Keras RNN loss does not decrease over epoch

10,948

Solution 1

Your RNN functions seems to be ok.

The speed of reduction in loss depends on optimizer and learning rate.

Any how you are using decay rate 0.9. try with bigger learning rate, any how it is going to decrease with 0.9 rate.

Try out other optimizers with different learning rates Other optimizers available with keras: https://keras.io/optimizers/

Many times, some optimizers work well on some data sets while some may fails.

Solution 2

Have you tried changing activation function from relu to softmax?

Relu activation has the tendency to diverge. However, if initializing the weight with eigenmatrix may result in a better convergence.

Solution 3

Since you are using RNNs for regression problem (not for classification), you should use 'linear' activation at the last layer.

In your code,

model.add(TimeDistributed(Dense(output_dim=1, activation='relu'))) # sequence labeling 

change to activation='linear' instead of 'relu'.

If it doesn't work, remove activation='relu' in second layer.

Also learning rate for rmsprop usually ranges from 0.1 to 0.0001.

Share:
10,948
Munichong
Author by

Munichong

NLP, Text mining, Machine Learning

Updated on June 27, 2022

Comments

  • Munichong
    Munichong almost 2 years

    I built a RNN using Keras. The RNN is used to solve a regression problem:

    def RNN_keras(feat_num, timestep_num=100):
        model = Sequential()
        model.add(BatchNormalization(input_shape=(timestep_num, feat_num)))
        model.add(LSTM(input_shape=(timestep_num, feat_num), output_dim=512, activation='relu', return_sequences=True))
        model.add(BatchNormalization())  
        model.add(LSTM(output_dim=128, activation='relu', return_sequences=True))
        model.add(BatchNormalization())
        model.add(TimeDistributed(Dense(output_dim=1, activation='relu'))) # sequence labeling
    
        rmsprop = RMSprop(lr=0.00001, rho=0.9, epsilon=1e-08)
        model.compile(loss='mean_squared_error',
                      optimizer=rmsprop,
                      metrics=['mean_squared_error'])
        return model
    

    The whole process looks fine.
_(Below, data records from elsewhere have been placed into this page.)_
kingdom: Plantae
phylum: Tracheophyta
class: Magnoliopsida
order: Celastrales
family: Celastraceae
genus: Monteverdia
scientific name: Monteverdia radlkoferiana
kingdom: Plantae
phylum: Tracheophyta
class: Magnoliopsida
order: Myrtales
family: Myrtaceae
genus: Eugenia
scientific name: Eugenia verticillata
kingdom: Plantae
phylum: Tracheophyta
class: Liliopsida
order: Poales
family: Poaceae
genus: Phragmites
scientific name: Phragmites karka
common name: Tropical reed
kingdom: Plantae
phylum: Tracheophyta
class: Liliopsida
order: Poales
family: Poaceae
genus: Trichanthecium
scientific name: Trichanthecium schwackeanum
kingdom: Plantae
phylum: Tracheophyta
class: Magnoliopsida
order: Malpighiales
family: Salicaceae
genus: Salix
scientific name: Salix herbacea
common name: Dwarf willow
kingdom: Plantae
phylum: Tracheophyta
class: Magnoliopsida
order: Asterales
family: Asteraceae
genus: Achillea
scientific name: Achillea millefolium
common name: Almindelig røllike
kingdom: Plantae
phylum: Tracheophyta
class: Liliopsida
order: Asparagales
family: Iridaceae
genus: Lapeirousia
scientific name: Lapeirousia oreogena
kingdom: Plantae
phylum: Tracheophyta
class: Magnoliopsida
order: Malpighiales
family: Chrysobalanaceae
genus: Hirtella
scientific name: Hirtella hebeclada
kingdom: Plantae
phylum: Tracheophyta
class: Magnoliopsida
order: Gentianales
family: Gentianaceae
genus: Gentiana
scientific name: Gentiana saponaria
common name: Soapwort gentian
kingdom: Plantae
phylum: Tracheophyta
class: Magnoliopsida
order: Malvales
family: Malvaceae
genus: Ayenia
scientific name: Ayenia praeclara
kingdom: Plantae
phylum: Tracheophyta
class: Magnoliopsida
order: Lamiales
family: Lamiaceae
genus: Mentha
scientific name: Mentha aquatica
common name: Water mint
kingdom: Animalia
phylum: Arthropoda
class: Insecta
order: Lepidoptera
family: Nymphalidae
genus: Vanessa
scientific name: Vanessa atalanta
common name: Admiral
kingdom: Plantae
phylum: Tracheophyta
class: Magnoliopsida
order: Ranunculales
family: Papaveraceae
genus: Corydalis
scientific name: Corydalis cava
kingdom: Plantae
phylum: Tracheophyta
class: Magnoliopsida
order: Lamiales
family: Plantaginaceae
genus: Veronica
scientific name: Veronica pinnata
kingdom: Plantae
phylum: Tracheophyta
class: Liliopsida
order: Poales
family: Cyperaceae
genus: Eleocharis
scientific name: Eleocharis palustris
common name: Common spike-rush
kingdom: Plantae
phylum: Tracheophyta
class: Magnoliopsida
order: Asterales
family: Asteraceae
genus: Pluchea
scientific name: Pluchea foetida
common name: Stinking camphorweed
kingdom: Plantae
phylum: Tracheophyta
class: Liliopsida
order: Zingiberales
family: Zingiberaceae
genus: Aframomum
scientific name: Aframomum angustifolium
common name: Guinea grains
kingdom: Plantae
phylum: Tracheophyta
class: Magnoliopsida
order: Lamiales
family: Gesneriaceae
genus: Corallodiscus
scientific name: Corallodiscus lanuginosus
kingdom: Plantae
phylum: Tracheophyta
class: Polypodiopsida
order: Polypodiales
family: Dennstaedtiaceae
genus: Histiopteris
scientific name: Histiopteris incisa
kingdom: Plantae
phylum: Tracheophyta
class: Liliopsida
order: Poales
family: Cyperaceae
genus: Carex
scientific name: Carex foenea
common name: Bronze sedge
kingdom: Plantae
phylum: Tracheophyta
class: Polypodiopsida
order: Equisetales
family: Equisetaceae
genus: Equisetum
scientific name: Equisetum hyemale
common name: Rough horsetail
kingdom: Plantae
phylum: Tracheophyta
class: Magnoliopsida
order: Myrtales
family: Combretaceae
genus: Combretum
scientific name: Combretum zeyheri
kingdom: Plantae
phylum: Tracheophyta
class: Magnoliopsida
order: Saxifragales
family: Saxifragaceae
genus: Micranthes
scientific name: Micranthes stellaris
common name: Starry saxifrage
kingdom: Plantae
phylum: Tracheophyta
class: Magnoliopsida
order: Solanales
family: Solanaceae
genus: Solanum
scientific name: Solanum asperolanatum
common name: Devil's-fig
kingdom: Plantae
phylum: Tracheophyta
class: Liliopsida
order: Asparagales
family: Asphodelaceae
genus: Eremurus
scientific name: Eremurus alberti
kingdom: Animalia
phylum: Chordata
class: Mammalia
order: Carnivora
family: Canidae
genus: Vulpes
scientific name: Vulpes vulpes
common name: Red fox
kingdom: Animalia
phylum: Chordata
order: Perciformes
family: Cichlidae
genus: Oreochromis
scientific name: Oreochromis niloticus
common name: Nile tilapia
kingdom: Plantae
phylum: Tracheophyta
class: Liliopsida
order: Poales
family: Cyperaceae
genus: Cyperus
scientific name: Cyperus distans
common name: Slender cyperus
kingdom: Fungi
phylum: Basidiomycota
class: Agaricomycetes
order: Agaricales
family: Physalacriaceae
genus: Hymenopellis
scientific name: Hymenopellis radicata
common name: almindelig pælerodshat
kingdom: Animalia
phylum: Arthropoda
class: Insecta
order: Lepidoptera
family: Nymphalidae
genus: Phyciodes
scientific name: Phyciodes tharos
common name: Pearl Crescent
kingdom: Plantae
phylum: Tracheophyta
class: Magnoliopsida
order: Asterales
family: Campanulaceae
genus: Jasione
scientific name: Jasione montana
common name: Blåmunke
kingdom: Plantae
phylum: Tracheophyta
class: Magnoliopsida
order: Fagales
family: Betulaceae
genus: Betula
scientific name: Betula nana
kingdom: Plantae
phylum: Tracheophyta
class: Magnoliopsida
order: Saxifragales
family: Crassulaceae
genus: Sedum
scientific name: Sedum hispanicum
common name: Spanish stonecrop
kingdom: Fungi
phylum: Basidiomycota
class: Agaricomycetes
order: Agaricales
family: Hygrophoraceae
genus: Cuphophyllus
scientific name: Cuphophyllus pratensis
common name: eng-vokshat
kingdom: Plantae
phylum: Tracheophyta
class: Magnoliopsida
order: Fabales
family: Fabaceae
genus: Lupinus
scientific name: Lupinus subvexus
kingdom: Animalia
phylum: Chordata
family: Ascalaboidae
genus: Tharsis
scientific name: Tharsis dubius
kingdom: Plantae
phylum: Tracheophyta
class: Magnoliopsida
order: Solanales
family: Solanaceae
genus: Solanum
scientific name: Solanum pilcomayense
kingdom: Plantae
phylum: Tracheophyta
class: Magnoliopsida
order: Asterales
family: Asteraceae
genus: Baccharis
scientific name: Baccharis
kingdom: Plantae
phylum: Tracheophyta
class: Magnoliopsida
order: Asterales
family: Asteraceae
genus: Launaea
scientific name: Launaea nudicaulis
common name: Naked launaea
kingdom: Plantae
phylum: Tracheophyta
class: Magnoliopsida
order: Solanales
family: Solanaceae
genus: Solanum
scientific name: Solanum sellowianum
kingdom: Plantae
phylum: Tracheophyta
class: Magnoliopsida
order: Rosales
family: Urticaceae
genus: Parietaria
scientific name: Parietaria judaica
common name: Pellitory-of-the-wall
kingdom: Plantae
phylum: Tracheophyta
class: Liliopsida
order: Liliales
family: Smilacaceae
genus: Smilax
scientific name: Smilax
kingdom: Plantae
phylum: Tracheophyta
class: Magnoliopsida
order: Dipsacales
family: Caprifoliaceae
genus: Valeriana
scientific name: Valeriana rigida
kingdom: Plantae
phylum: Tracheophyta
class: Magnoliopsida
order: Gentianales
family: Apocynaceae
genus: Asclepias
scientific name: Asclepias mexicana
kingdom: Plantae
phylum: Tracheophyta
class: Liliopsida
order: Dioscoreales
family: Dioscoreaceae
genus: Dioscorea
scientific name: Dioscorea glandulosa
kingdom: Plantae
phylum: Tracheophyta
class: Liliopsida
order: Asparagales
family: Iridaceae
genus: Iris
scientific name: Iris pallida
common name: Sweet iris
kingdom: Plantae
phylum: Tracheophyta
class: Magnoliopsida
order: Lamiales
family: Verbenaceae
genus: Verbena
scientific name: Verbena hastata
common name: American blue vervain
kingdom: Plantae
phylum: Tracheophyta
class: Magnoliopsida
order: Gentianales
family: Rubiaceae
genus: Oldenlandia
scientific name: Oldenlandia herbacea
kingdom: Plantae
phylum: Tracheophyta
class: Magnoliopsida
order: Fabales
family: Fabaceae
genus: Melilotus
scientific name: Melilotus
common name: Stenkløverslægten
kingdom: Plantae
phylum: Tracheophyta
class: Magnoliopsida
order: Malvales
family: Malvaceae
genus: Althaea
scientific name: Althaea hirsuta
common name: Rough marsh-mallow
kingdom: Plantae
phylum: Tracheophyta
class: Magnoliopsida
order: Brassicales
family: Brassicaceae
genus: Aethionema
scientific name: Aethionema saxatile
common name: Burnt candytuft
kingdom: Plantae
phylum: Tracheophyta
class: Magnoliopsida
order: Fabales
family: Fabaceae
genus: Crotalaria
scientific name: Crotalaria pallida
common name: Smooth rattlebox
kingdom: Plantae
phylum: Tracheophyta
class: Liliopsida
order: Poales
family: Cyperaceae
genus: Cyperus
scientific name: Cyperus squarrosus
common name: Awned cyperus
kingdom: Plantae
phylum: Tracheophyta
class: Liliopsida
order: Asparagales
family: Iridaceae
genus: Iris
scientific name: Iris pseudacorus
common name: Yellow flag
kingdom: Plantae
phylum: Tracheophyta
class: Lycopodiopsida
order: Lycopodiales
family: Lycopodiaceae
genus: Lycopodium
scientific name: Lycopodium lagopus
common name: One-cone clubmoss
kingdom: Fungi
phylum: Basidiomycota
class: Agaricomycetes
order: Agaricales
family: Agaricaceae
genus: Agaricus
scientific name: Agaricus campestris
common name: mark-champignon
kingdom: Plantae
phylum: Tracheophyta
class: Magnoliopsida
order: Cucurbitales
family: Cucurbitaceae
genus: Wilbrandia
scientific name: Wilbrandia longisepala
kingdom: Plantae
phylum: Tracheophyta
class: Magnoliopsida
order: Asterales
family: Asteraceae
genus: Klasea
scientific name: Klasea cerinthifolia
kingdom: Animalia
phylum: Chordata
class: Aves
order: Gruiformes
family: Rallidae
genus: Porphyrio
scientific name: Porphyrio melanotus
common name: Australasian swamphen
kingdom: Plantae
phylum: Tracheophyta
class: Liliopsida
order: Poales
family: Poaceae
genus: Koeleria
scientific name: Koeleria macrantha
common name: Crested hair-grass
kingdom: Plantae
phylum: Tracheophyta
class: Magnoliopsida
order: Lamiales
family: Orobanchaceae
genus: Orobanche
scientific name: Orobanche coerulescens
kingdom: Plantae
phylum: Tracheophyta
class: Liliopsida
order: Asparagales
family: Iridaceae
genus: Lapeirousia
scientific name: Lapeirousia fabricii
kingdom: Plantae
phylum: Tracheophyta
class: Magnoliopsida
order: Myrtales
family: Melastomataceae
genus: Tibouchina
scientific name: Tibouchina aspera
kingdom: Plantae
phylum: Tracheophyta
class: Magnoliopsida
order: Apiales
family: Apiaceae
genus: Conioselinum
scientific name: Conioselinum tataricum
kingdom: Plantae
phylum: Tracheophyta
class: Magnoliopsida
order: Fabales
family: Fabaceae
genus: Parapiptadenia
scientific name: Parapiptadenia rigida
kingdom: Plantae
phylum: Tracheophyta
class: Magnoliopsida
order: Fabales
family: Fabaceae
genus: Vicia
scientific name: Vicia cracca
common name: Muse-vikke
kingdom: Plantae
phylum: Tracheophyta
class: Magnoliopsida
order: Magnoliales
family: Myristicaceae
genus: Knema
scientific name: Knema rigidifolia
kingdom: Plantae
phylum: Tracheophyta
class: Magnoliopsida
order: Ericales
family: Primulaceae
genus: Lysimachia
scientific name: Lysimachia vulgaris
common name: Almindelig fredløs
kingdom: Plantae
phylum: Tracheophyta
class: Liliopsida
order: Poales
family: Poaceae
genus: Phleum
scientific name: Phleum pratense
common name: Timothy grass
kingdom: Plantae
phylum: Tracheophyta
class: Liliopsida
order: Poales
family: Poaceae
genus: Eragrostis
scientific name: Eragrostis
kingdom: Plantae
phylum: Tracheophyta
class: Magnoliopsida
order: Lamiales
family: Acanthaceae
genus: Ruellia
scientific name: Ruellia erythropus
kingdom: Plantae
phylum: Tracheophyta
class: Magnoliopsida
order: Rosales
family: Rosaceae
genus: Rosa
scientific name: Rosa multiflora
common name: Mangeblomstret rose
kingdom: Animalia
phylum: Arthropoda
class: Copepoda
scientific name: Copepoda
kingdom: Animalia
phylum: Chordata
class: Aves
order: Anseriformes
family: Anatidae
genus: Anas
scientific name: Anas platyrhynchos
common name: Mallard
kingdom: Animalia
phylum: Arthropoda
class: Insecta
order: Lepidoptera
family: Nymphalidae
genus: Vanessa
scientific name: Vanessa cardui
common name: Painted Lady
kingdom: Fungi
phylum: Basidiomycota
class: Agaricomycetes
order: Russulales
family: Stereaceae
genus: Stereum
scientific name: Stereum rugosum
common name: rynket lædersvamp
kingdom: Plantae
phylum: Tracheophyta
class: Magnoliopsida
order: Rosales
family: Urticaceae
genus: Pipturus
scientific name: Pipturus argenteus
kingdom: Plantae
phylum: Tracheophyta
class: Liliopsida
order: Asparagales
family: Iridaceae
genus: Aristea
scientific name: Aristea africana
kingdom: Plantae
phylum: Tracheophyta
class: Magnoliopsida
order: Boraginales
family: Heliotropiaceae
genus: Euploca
But the loss stays the exact same over epochs.

    61267 in the training set
    6808 in the test set
    
    Building training input vectors ...
    888 unique feature names
    The length of each vector will be 888
    Using TensorFlow backend.
    
    Build model...
    
    # Each batch has 1280 examples
    # The training data are shuffled at the beginning of each epoch.
    
    ****** Iterating over each batch of the training data ******
    Epoch 1/3 : Batch 1/48 | loss = 11011073.000000 | root_mean_squared_error = 3318.232910
    Epoch 1/3 : Batch 2/48 | loss = 620.271667 | root_mean_squared_error = 24.904161
    Epoch 1/3 : Batch 3/48 | loss = 620.068665 | root_mean_squared_error = 24.900017
    ......
    Epoch 1/3 : Batch 47/48 | loss = 618.046448 | root_mean_squared_error = 24.859678
    Epoch 1/3 : Batch 48/48 | loss = 652.977051 | root_mean_squared_error = 25.552946
    ****** Epoch 1: RMSD(training) = 24.897174 
    
    Epoch 2/3 : Batch 1/48 | loss = 607.372620 | root_mean_squared_error = 24.644049
    Epoch 2/3 : Batch 2/48 | loss = 599.667786 | root_mean_squared_error = 24.487448
    Epoch 2/3 : Batch 3/48 | loss = 621.368103 | root_mean_squared_error = 24.926300
    ......
    Epoch 2/3 : Batch 47/48 | loss = 620.133667 | root_mean_squared_error = 24.901398
    Epoch 2/3 : Batch 48/48 | loss = 639.971924 | root_mean_squared_error = 25.297264
    ****** Epoch 2: RMSD(training) = 24.897174 
    
    Epoch 3/3 : Batch 1/48 | loss = 651.519836 | root_mean_squared_error = 25.523636
    Epoch 3/3 : Batch 2/48 | loss = 673.582581 | root_mean_squared_error = 25.952084
    Epoch 3/3 : Batch 3/48 | loss = 613.930054 | root_mean_squared_error = 24.776562
    ......
    Epoch 3/3 : Batch 47/48 | loss = 624.460327 | root_mean_squared_error = 24.988203
    Epoch 3/3 : Batch 48/48 | loss = 629.544250 | root_mean_squared_error = 25.090448
    ****** Epoch 3: RMSD(training) = 24.897174 
    

    I do NOT think it is normal. Do I miss something?


    UPDATE: I find that all predictions are always zero after all epochs. This is the reason why all RMSDs are all the same because the predictions are all the same, i.e. 0. I checked the training y. It only contains just a few zeros. So it is not due to data imbalance.

    So now I am thinking if it is because of the layers and activation that I am using.